Task item: For the entries below, report every line that includes the word "Indian".

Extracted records
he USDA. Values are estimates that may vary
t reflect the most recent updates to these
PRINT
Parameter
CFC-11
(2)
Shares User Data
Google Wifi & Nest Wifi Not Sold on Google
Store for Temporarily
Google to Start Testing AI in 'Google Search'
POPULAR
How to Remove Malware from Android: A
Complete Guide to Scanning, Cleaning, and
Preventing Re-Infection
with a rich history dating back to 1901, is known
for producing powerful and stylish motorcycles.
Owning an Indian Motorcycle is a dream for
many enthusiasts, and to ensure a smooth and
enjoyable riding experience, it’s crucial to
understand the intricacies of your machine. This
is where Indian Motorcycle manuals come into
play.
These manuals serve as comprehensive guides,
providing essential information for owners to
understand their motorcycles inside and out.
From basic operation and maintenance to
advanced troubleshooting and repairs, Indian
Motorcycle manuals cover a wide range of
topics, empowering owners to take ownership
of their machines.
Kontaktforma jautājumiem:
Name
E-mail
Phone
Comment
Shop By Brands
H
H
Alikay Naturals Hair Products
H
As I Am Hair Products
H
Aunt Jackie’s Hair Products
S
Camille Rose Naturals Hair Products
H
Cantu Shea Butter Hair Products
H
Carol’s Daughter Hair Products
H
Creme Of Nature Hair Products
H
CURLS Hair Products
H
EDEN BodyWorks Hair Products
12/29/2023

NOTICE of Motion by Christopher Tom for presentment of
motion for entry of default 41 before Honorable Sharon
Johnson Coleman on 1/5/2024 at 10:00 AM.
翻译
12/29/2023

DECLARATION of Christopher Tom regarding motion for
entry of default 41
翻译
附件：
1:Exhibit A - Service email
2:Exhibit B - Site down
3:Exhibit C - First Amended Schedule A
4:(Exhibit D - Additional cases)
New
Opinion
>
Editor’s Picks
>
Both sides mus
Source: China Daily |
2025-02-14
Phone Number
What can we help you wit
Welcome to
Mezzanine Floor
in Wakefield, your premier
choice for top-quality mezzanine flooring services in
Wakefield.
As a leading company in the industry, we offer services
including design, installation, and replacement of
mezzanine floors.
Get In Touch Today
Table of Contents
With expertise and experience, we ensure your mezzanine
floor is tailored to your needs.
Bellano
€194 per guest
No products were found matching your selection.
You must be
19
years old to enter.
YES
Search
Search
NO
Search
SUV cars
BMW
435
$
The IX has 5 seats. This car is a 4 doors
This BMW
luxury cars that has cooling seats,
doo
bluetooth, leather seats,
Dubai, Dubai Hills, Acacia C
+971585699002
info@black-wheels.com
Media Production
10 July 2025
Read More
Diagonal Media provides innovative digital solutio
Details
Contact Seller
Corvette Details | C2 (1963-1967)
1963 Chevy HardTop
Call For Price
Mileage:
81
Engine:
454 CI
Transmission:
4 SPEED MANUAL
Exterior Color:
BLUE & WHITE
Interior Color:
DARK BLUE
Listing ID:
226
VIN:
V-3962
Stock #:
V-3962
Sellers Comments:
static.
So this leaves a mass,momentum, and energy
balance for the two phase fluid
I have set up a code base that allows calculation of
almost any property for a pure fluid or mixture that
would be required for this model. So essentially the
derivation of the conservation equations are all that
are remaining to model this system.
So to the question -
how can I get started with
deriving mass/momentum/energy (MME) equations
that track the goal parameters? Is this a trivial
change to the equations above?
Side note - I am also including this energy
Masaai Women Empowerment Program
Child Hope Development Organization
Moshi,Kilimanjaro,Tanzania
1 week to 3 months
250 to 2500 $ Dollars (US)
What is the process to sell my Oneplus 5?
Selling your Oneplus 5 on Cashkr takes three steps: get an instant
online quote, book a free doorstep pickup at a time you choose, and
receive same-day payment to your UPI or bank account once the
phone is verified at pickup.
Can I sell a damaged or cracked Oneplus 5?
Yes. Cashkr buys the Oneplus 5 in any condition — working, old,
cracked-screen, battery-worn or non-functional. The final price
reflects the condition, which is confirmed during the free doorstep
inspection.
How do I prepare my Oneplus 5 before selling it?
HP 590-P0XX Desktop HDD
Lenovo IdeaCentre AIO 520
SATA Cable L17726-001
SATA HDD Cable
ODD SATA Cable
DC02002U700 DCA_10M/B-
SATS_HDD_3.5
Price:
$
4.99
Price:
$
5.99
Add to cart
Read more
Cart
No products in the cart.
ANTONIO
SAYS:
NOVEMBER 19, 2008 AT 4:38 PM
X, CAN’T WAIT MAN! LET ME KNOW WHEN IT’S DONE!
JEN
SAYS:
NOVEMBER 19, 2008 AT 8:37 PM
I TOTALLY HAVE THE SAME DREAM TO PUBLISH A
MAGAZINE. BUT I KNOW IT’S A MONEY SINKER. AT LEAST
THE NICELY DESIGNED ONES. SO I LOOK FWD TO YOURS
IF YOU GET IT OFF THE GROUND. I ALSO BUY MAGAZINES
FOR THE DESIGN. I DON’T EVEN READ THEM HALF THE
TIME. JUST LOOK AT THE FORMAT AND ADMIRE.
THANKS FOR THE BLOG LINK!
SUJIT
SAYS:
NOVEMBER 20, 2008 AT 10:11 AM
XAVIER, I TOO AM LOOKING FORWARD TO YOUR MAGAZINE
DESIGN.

Solution for this problem:
Owning an Indian Motorcycle is a dream for
is where Indian Motorcycle manuals come into
advanced troubleshooting and repairs, Indian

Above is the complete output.